Moreover, directly applying the MultiVerS model for agreement verification is impractical, as it is trained on specific datasets (HealthVer, COVIDFact, SCIFACT), and its effectiveness on general domains and tasks like KBQA is unknown. It is very likely that further fine-tuning is required. Given the superior capabilities of open-source LLMs, we believe that fine-tuning open-source LLMs would be a better choice, instead of using non-LLM based methods.

“Versatile claim extraction” is highly non-trivial and was very challenging before the era of LLMs.
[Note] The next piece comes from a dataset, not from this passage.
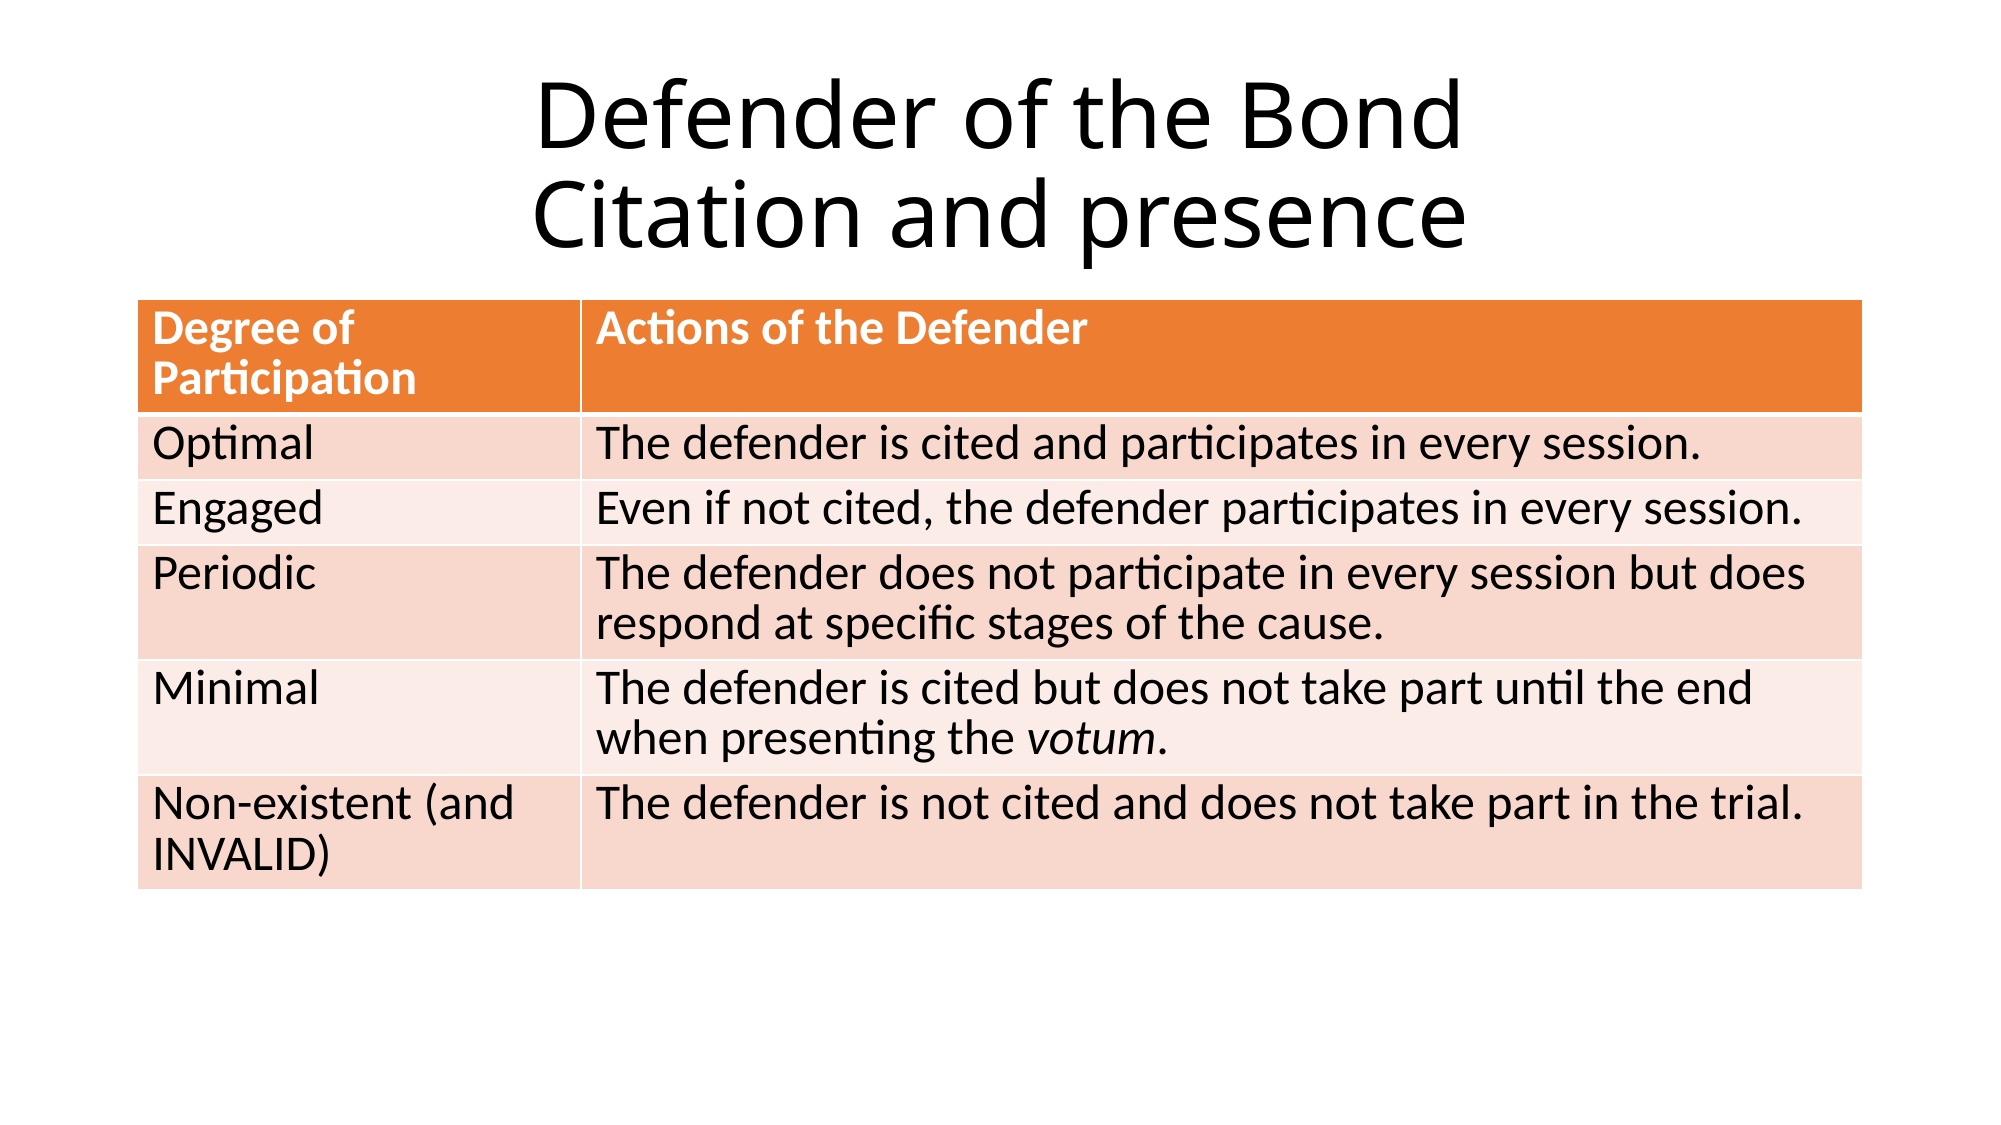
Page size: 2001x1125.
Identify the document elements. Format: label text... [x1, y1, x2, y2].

The limitations of non-LLM methods in achieving this task underscore its complexity, justifying the non-trivialness of “versatile claim extraction”. LLM-based methods enable claim extraction through customizable prompts, offering a generalizable solution across various scenarios. In contrast, non-LLM based methods are limited to each specific scenario, significant effort is needed to annotate a dataset to train a claim extractor with limited generalization ability.

[1] Achakulvisut et al. Claim Extraction in Biomedical Publications Using Deep Discourse Model and Transfer Learning

[2] Wadden et al. MULTIVERS: Improving scientific claim verification with weak supervision and full-document context

Although the author states that their work is different from the prior arts with the claim extraction module, it's hard to agree that simply adding such a module is novel.

First of all, we appreciate your acknowledgment of our versatile claim extraction module as a differentiating factor for FacTool from prior art. However, our framework's innovation extends beyond “simply” adding this module. As mentioned in our response to weakness 1 and question 1, besides our “versatile claim extraction” module, FacTool's factuality detection framework distinguishes itself in two other key areas compared to prior art:

(i) FacTool simplifies the agreement verification process. After gathering evidence, we utilize the advanced reasoning abilities of LLMs to directly process the collected evidence, thereby avoiding the complexities of relevance matching that systems like RARR entail.

(ii) FacTool facilitates the integration of various tools into the factuality detection pipeline. Unlike prior art, which typically focuses on a single task and scenario, FacTool is a more versatile approach capable of factuality detection across multiple scenarios and tasks.

Dear reviewer,

We look forward to your helpful response and feedback! We are happy to provide further clarifications if you have any more questions.